Starring: Christopher Walken, Morgan Freeman, William H. Macy, and Marcia Gay Harden
Director: Peter Hewitt
Rating: Seven of Ten Stars
When the gallery collection they've guarded for countless years is sold to a museum in Denmark, three security guards (Freeman, Macy, and Walken) decide to steal three pieces they have grown deeply attached to.
"The Maiden Heist" presents three of the most talented actors working today in a gentle, well-mannered comedy that's populated with believable characters who embark on an unbelievably complex endeavor: An art heist that involves creating forgeries of three pieces of art and replacing them for the originals. As these three characters bumble their way through their first and last heist, it is the charm and humanity that Walken, Freeman, and Macy imbue them with that make the humor and jokes work.
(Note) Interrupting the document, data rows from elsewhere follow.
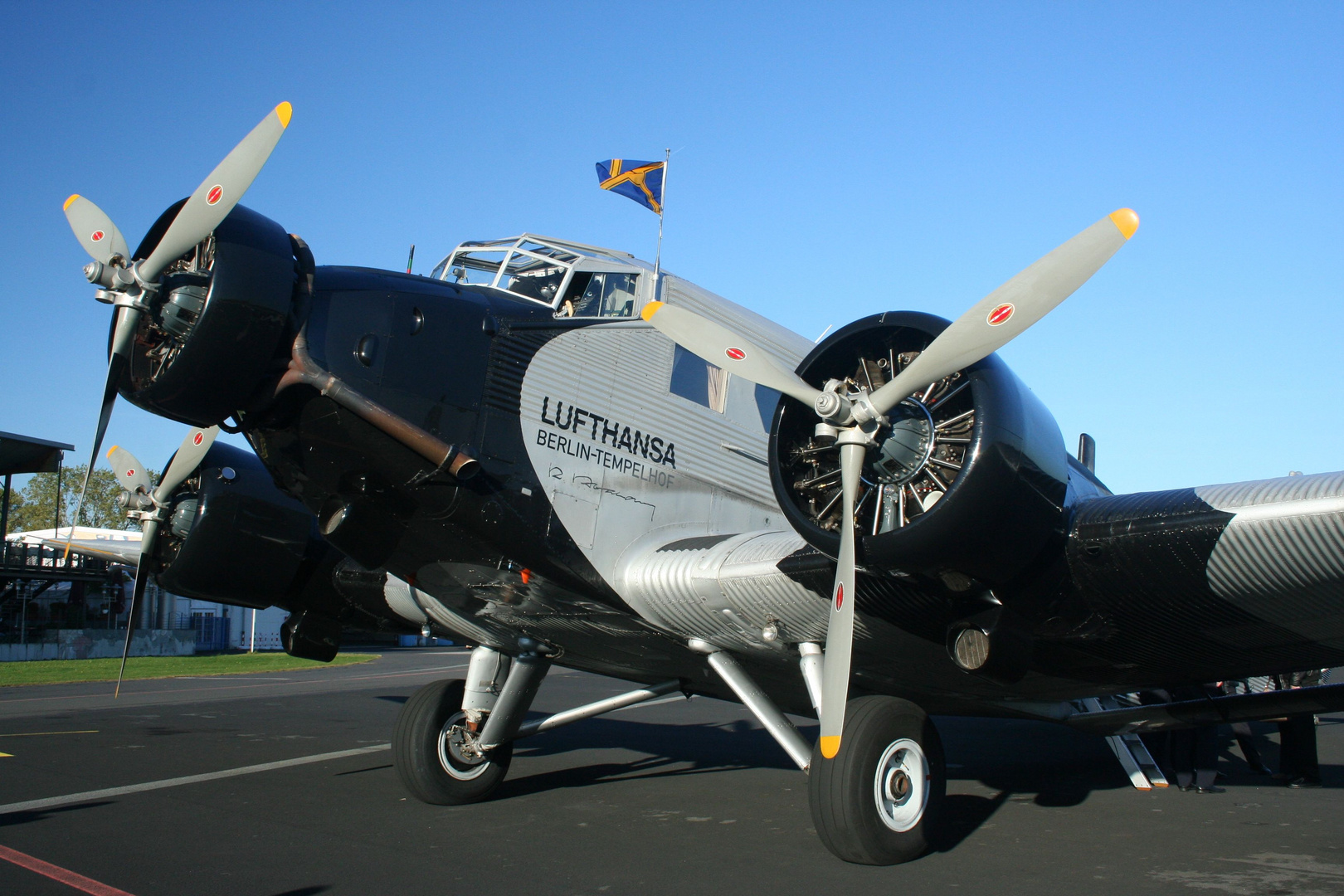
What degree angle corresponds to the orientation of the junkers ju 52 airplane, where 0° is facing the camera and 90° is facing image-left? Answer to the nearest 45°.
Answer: approximately 45°

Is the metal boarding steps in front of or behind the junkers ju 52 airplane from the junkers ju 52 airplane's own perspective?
behind
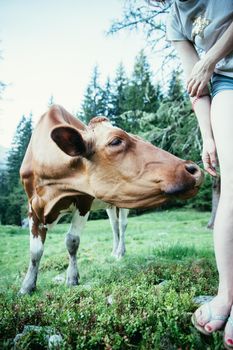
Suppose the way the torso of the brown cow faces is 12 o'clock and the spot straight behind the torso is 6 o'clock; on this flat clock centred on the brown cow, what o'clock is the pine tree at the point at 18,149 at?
The pine tree is roughly at 4 o'clock from the brown cow.

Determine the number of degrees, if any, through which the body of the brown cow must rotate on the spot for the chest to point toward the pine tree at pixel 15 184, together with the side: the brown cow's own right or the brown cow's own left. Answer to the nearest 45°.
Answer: approximately 135° to the brown cow's own right

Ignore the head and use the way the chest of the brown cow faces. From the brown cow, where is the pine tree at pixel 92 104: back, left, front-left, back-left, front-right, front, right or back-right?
back-right

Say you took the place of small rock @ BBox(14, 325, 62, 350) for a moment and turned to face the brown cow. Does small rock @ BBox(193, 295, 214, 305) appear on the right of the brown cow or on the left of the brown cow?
right

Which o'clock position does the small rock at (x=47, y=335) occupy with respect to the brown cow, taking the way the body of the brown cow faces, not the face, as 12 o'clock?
The small rock is roughly at 11 o'clock from the brown cow.

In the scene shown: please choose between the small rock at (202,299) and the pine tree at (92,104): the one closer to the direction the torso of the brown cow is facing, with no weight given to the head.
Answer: the small rock

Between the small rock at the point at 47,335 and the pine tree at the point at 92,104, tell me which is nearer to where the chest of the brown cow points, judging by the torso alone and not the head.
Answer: the small rock
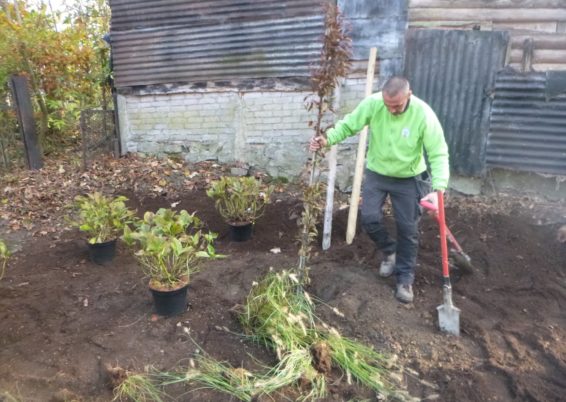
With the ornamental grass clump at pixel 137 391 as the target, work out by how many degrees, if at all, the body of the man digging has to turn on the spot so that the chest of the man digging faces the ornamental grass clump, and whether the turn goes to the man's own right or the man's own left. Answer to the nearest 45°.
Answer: approximately 45° to the man's own right

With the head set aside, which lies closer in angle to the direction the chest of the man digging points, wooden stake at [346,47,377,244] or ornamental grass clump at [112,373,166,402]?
the ornamental grass clump

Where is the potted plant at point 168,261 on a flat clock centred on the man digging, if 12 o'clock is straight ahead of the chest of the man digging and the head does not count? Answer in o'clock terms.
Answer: The potted plant is roughly at 2 o'clock from the man digging.

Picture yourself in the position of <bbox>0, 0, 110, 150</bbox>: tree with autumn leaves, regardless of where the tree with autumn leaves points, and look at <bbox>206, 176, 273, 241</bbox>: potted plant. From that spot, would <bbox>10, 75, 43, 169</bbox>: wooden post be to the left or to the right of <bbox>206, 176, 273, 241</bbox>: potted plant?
right

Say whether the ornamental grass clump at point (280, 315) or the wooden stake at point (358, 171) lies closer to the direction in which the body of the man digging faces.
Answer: the ornamental grass clump

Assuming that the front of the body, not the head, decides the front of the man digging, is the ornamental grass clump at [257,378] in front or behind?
in front

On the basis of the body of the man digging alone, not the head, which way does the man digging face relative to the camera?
toward the camera

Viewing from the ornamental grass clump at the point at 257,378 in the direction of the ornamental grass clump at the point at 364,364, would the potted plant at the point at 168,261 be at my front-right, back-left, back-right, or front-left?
back-left

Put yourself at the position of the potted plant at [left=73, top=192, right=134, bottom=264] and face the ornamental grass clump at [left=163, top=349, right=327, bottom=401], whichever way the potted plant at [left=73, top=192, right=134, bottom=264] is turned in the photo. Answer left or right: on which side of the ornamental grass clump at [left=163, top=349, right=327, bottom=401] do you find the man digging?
left

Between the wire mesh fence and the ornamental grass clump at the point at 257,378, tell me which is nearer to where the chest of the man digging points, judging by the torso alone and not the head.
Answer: the ornamental grass clump

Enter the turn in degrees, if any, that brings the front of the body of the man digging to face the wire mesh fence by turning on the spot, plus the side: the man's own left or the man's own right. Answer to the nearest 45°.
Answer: approximately 90° to the man's own right
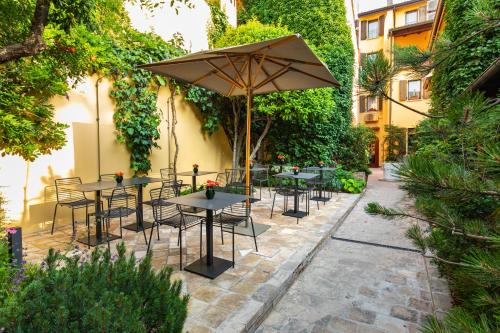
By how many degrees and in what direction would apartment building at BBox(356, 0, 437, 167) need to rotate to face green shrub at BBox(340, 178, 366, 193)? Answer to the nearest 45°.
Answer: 0° — it already faces it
In fact, without the charm of this movie's stars, it would have fallen completely flat. The strange (and not very bright) character that Macy plays would have been annoying instead of amusing if played by a lesser actor--and as it is, the main joke involving him obsessively getting naked and flexing his muscles in front of his beloved sculpture in the gallery isn't as funny as the filmmakers thought it was, given that they repeat it a couple of times. Similarly, Walken's adventure- and romance-starved security guard would have come across as a jerk if not for his ability to convey that he still loves his wife even while portraying the character as being tired of her and everything else in his life, except for the mystery and adventure that he sees hidden in his favorite painting. And Freeman's male "cat lady" closet artist would have come across as a flaming queen if anyone but an actor of his great skill had been cast in the part. The characters and the script they reside in are elevated spectacularly by the presence of these three great actors.
If you like low-key, character driven comedies and have a taste for heist movies where the heist only works if the amateurs trying to pull it off get very, very lucky, this is a film you should check out. It's better than it's direct-to-DVD pedigree would imply, as it only ended up as such because the original distributor went bankrupt before it was released.